Extract, unaltered, the portion of the entries that opens with the line containing "er at værne" and closes with the line containing "manso y extremadamente cari...", including both of those lines. Leave the pictures out of your answer.

(SUPPLIED INFORMATION Opens)

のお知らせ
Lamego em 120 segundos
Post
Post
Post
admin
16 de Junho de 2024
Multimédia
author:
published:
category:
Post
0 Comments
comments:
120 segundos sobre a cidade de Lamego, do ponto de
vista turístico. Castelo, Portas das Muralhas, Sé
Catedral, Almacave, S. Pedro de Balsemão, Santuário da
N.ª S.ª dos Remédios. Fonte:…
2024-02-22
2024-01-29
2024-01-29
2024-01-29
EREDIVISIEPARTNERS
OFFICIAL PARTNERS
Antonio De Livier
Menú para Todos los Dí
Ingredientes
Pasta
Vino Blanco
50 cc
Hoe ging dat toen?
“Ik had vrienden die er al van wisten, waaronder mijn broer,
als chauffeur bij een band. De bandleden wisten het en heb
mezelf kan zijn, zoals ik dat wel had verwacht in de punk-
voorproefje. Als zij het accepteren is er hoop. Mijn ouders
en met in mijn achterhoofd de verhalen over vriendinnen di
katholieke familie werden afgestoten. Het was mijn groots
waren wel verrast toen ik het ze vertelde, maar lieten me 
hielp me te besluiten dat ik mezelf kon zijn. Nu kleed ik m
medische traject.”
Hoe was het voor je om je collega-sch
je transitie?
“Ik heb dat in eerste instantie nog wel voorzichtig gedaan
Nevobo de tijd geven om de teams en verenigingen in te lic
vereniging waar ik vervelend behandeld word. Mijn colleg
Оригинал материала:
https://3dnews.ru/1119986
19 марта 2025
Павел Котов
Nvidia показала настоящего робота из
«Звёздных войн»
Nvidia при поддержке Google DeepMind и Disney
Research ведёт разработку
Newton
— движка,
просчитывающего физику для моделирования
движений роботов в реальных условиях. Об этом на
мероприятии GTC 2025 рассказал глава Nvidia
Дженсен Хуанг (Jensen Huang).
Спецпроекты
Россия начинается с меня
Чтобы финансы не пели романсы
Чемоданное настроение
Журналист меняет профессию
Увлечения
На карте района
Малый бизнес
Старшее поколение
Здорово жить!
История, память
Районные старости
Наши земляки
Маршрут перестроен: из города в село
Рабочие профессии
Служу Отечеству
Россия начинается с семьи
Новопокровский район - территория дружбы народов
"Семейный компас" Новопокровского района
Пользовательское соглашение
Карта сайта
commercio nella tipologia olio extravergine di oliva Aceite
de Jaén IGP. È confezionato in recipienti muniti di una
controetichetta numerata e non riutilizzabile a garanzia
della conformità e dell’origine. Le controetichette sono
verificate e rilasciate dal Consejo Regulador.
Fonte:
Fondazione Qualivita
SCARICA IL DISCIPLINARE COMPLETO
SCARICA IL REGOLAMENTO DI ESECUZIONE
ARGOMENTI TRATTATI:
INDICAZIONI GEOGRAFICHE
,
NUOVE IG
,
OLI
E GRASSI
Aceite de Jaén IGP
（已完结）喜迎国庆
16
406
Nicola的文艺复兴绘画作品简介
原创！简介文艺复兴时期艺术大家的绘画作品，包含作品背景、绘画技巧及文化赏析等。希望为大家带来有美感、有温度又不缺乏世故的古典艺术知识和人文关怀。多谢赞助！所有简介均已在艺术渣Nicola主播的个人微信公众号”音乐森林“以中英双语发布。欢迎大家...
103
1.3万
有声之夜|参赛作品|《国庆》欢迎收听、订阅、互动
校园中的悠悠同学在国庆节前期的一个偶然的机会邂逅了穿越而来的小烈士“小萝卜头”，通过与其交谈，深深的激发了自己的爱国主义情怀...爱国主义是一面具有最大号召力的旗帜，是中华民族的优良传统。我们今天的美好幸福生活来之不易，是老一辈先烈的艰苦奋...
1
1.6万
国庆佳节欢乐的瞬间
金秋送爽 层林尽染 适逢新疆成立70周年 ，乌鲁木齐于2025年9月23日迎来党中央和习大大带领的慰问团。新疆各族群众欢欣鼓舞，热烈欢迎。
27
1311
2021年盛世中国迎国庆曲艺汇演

(SUPPLIED INFORMATION Closes)
(SUPPLIED INFORMATION Opens)

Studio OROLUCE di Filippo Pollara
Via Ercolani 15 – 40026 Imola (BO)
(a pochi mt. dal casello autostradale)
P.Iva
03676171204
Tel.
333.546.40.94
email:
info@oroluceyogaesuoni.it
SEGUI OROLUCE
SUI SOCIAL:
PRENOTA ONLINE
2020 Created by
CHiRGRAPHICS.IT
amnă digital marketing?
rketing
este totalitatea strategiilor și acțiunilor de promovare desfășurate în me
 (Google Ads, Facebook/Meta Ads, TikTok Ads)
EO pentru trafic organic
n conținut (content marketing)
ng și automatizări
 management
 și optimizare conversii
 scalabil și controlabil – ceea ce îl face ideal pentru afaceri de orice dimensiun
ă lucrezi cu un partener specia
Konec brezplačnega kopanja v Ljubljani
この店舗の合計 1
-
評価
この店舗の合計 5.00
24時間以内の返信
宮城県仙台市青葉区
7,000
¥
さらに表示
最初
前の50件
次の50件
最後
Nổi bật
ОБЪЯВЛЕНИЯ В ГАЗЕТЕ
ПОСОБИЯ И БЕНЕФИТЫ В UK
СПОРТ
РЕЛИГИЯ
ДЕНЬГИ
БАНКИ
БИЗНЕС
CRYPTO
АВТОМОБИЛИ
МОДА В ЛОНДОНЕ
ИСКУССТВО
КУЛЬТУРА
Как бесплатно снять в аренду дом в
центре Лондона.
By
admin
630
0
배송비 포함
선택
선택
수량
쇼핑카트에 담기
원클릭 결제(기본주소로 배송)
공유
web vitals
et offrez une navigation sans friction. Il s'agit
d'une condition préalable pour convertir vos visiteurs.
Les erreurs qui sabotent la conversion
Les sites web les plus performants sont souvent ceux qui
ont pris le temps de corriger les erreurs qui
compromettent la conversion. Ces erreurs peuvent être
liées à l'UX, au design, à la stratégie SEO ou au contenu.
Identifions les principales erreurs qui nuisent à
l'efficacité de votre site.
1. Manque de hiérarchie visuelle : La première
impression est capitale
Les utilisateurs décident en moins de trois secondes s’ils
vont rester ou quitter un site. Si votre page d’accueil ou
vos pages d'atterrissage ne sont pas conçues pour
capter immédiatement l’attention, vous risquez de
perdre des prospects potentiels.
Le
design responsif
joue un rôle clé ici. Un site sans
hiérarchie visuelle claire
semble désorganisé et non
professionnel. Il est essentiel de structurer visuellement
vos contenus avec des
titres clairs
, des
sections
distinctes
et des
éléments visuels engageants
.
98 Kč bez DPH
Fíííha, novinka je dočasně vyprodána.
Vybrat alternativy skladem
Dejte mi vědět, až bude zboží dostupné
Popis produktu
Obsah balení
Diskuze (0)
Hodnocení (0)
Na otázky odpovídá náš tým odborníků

(SUPPLIED INFORMATION Closes)
(SUPPLIED INFORMATION Opens)

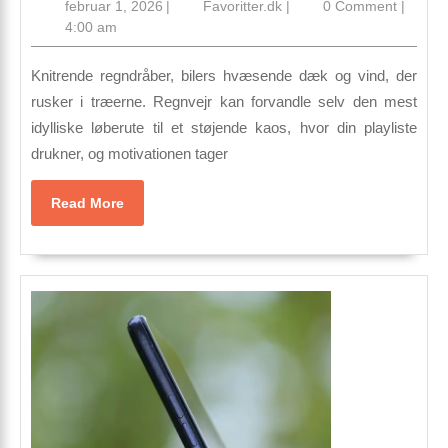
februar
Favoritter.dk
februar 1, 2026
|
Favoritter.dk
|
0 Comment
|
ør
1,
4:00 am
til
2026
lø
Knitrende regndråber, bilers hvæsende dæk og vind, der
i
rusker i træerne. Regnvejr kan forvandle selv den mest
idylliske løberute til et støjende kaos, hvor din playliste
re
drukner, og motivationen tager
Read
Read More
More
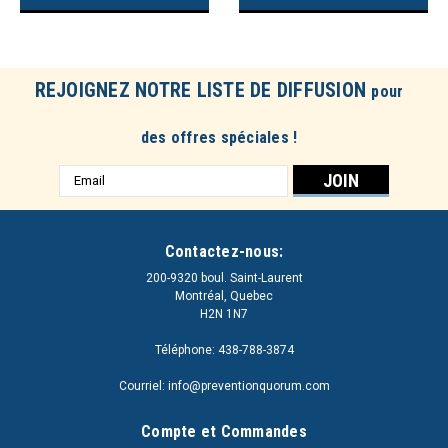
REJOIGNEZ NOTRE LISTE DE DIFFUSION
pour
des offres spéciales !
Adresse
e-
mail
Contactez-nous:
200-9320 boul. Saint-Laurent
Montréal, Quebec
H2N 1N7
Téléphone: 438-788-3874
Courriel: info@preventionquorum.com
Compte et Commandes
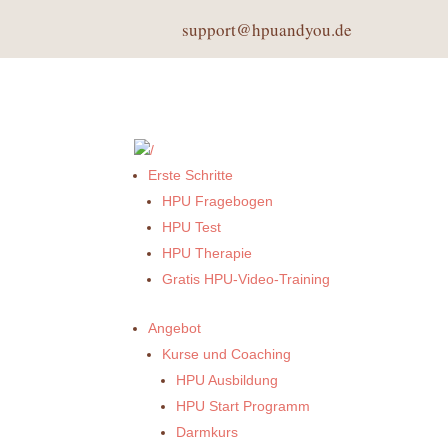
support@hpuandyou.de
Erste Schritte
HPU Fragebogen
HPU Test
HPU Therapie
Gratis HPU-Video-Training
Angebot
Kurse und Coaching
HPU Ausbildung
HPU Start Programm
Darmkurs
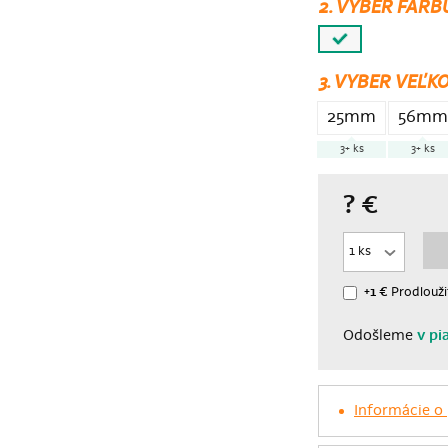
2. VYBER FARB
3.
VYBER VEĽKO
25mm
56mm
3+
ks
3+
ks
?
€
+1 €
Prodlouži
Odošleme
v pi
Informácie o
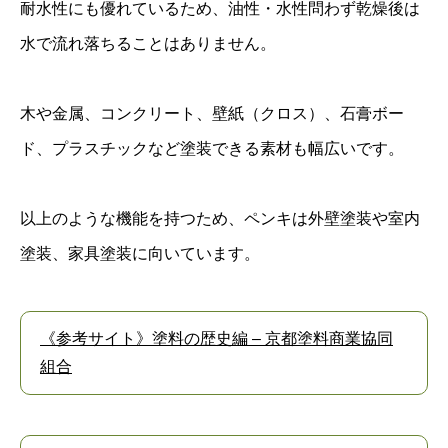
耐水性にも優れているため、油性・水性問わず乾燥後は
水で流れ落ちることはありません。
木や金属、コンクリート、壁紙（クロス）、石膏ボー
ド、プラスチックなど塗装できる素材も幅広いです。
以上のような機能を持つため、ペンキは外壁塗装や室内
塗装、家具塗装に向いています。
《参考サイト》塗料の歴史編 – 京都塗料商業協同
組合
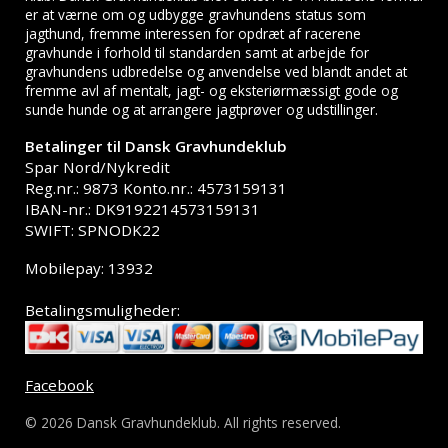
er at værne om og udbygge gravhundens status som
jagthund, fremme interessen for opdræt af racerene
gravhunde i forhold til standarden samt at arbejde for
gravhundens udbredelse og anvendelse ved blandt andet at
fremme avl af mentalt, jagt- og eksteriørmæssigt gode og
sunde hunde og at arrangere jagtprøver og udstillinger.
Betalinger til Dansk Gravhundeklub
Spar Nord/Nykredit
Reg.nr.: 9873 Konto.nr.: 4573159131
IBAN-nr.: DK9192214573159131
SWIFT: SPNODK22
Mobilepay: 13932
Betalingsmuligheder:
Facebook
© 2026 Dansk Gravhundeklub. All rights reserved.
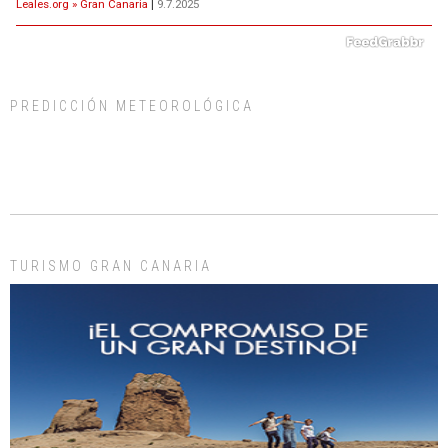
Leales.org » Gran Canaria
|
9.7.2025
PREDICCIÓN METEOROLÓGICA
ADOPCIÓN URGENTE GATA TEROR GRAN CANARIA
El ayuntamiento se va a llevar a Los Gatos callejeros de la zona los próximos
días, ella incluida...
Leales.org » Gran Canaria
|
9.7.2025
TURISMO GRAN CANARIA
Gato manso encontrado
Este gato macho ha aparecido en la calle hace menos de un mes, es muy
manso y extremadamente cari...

(SUPPLIED INFORMATION Closes)

TASK RESULT »
er at værne om og udbygge gravhundens status som
jagthund, fremme interessen for opdræt af racerene
gravhunde i forhold til standarden samt at arbejde for
gravhundens udbredelse og anvendelse ved blandt andet at
fremme avl af mentalt, jagt- og eksteriørmæssigt gode og
sunde hunde og at arrangere jagtprøver og udstillinger.
Betalinger til Dansk Gravhundeklub
Spar Nord/Nykredit
Reg.nr.: 9873 Konto.nr.: 4573159131
IBAN-nr.: DK9192214573159131
SWIFT: SPNODK22
Mobilepay: 13932
Betalingsmuligheder:
Facebook
© 2026 Dansk Gravhundeklub. All rights reserved.
Leales.org » Gran Canaria
|
9.7.2025
PREDICCIÓN METEOROLÓGICA
ADOPCIÓN URGENTE GATA TEROR GRAN CANARIA
El ayuntamiento se va a llevar a Los Gatos callejeros de la zona los próximos
días, ella incluida...
Leales.org » Gran Canaria
|
9.7.2025
TURISMO GRAN CANARIA
Gato manso encontrado
Este gato macho ha aparecido en la calle hace menos de un mes, es muy
manso y extremadamente cari...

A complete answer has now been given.